The main orchestrator. It:

  1. Loads the knowledge graph once into memory
  2. Walks the folder structure on disk
  3. For each Sala/Folder/Stage combination, extracts the object NR from the folder name, selects the relevant processing steps, and filters the graph accordingly
  4. Writes meta.ttl (the filtered triples) and runs SHACL validation
  5. Calls generate_provenance_snapshots() to produce prov.trig

The folder-to-ID mapping is largely automatic (the NR is parsed from the folder name), but about 200 folders have non-standard names and are handled through a hardcoded lookup table.

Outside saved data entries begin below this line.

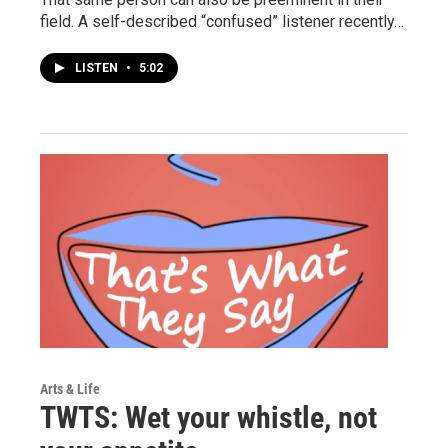
field. A self-described “confused” listener recently…
LISTEN
•
5:02
Arts & Life
TWTS: Wet your whistle, not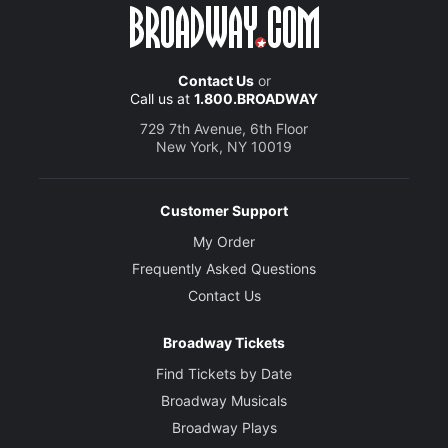
Contact Us
or
Call us at
1.800.BROADWAY
729 7th Avenue, 6th Floor
New York, NY 10019
Customer Support
My Order
Frequently Asked Questions
Contact Us
Broadway Tickets
Find Tickets by Date
Broadway Musicals
Broadway Plays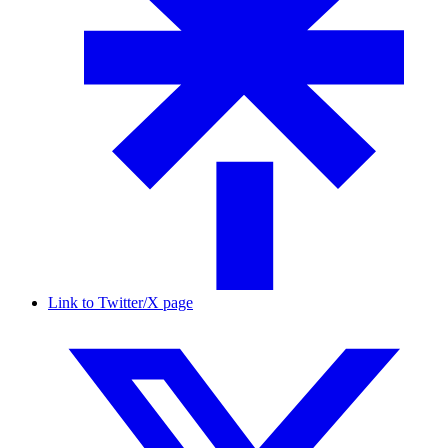
Link to Twitter/X page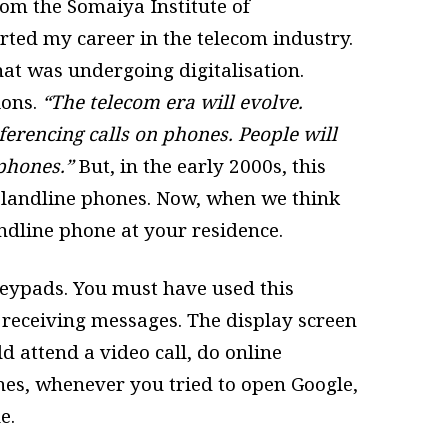
m the Somaiya Institute of
ted my career in the telecom industry.
at was undergoing digitalisation.
ions.
“The telecom era will evolve.
ferencing calls on phones. People will
 phones.”
But, in the early 2000s, this
 landline phones. Now, when we think
landline phone at your residence.
eypads. You must have used this
 receiving messages. The display screen
 attend a video call, do online
ones, whenever you tried to open Google,
le.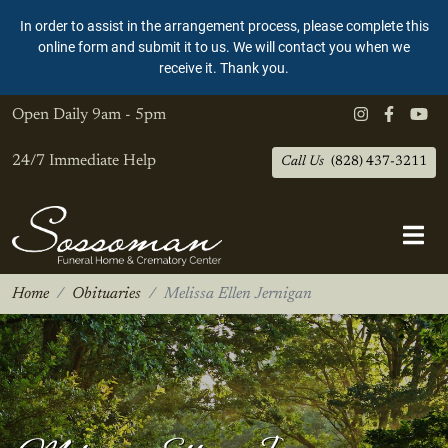
In order to assist in the arrangement process, please complete this
online form and submit it to us. We will contact you when we
receive it. Thank you.
Open Daily
9am - 5pm
24/7 Immediate Help
Call Us
(828) 437-3211
Home
Obituaries
Melissa Ellen Jernigan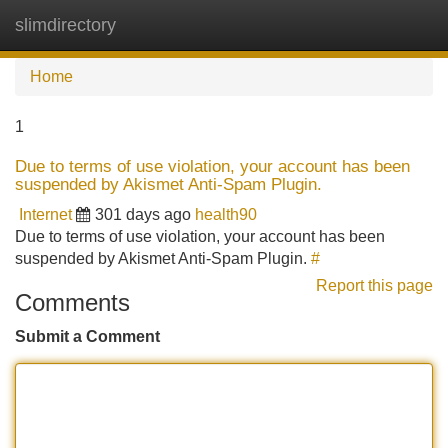
slimdirectory
Tog
navi
Home
1
Due to terms of use violation, your account has been
suspended by Akismet Anti-Spam Plugin.
Internet
301 days ago
health90
Due to terms of use violation, your account has been
suspended by Akismet Anti-Spam Plugin.
#
Report this page
Comments
Submit a Comment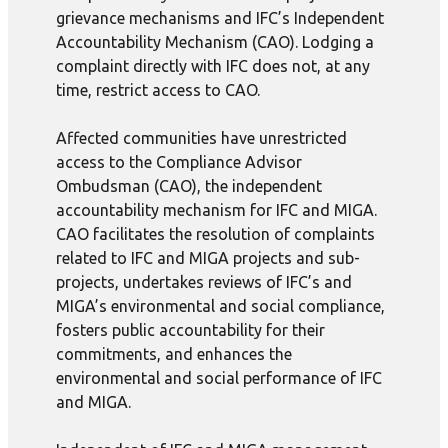
grievance mechanisms and IFC’s Independent
Accountability Mechanism (CAO). Lodging a
complaint directly with IFC does not, at any
time, restrict access to CAO.
Affected communities have unrestricted
access to the Compliance Advisor
Ombudsman (CAO), the independent
accountability mechanism for IFC and MIGA.
CAO facilitates the resolution of complaints
related to IFC and MIGA projects and sub-
projects, undertakes reviews of IFC’s and
MIGA’s environmental and social compliance,
fosters public accountability for their
commitments, and enhances the
environmental and social performance of IFC
and MIGA.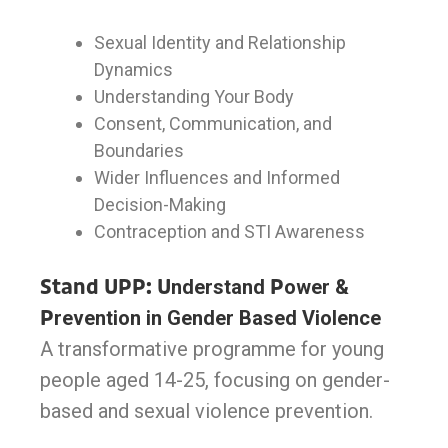
Sexual Identity and Relationship
Dynamics
Understanding Your Body
Consent, Communication, and
Boundaries
Wider Influences and Informed
Decision-Making
Contraception and STI Awareness
Stand UPP: U
nderstand
P
ower &
P
revention in Gender Based Violence
A transformative programme for young
people aged 14-25, focusing on gender-
based and sexual violence prevention.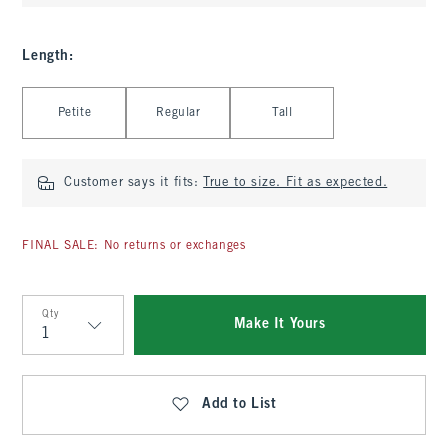
Length
:
Select Length
Petite
Regular
Tall
Customer says it fits:
True to size. Fit as expected.
FINAL SALE: No returns or exchanges
Qty
Make It Yours
Qty
Add to List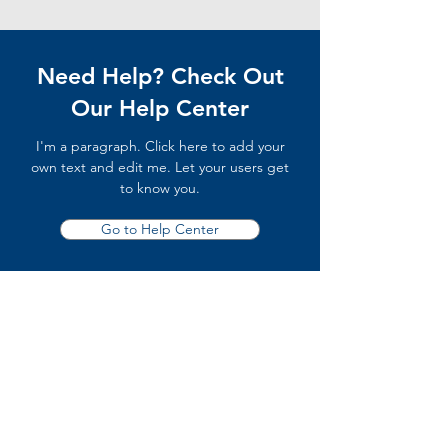
Need Help? Check Out
Our Help Center
I'm a paragraph. Click here to add your
own text and edit me. Let your users get
to know you.
Go to Help Center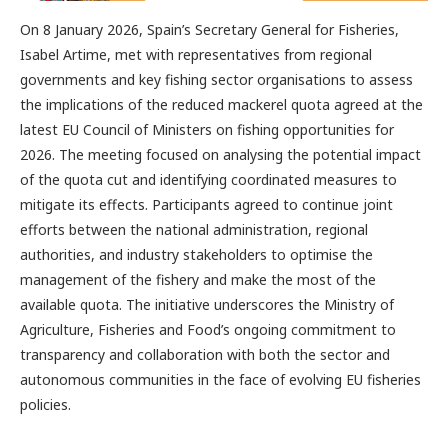
On 8 January 2026, Spain’s Secretary General for Fisheries,
Isabel Artime, met with representatives from regional
governments and key fishing sector organisations to assess
the implications of the reduced mackerel quota agreed at the
latest EU Council of Ministers on fishing opportunities for
2026. The meeting focused on analysing the potential impact
of the quota cut and identifying coordinated measures to
mitigate its effects. Participants agreed to continue joint
efforts between the national administration, regional
authorities, and industry stakeholders to optimise the
management of the fishery and make the most of the
available quota. The initiative underscores the Ministry of
Agriculture, Fisheries and Food’s ongoing commitment to
transparency and collaboration with both the sector and
autonomous communities in the face of evolving EU fisheries
policies.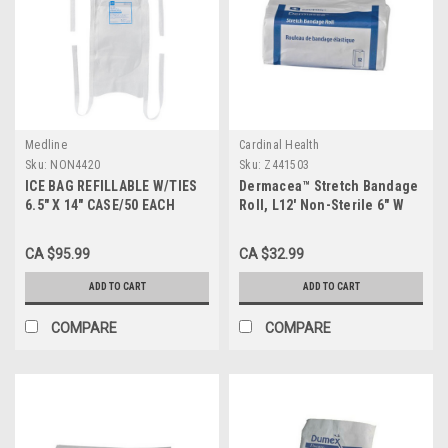
Medline
Cardinal Health
Sku:
NON4420
Sku:
Z441503
ICE BAG REFILLABLE W/TIES
Dermacea™ Stretch Bandage
6.5" X 14" CASE/50 EACH
Roll, L12' Non-Sterile 6" W
Case/ 8 Pack
CA $95.99
CA $32.99
ADD TO CART
ADD TO CART
COMPARE
COMPARE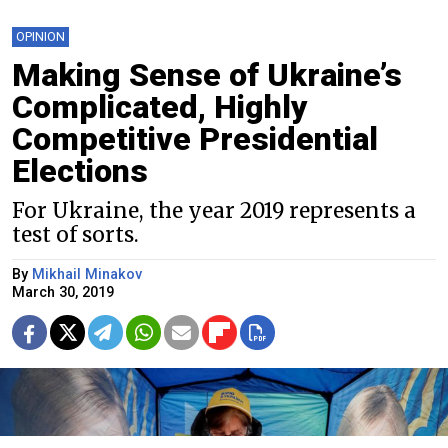
OPINION
Making Sense of Ukraine’s
Complicated, Highly
Competitive Presidential
Elections
For Ukraine, the year 2019 represents a
test of sorts.
By
Mikhail Minakov
March 30, 2019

Takes a directory containing RDF files, loads all of them into a single graph, and creates a provenance snapshot for each subject. Every snapshot is a named graph containing:

  • prov:specializationOf pointing to the original entity
  • prov:generatedAtTime with the current timestamp
  • prov:wasAttributedTo linking to the responsible agent
  • prov:hadPrimarySource linking to the data source
  • dcterms:description with a creation note

The provenance model follows the OpenCitations Data Model, which uses PROV-O named graphs to track entity history.

Handles two tasks:

  • prepare: walks the same folder structure, creates one ZIP per entity+stage (including data files only when a license exists), and writes a YAML config file for each. Creators are resolved from data/creators_lookup.yaml with roles assigned by step type.
  • upload: reads the YAML configs and calls piccione’s InvenioRDM module to create records on Zenodo.
FilePurpose
data/kg.ttlKnowledge graph with all RDF triples
data/shapes-chadap.ttlSHACL shapes for metadata validation
data/creators_lookup.yamlMaps creator names from RDF to structured InvenioRDM fields (family name, given name, affiliation, ORCID)
zenodo_config.yamlBase Zenodo record configuration

Every meta.ttl file is validated against the CHAD-AP shapes using pyshacl. The validation checks that the metadata conforms to the expected CIDOC-CRM patterns defined by the ontology. Validation failures are reported with details (focus node, path, message) but do not stop the pipeline, since some objects may legitimately have incomplete metadata.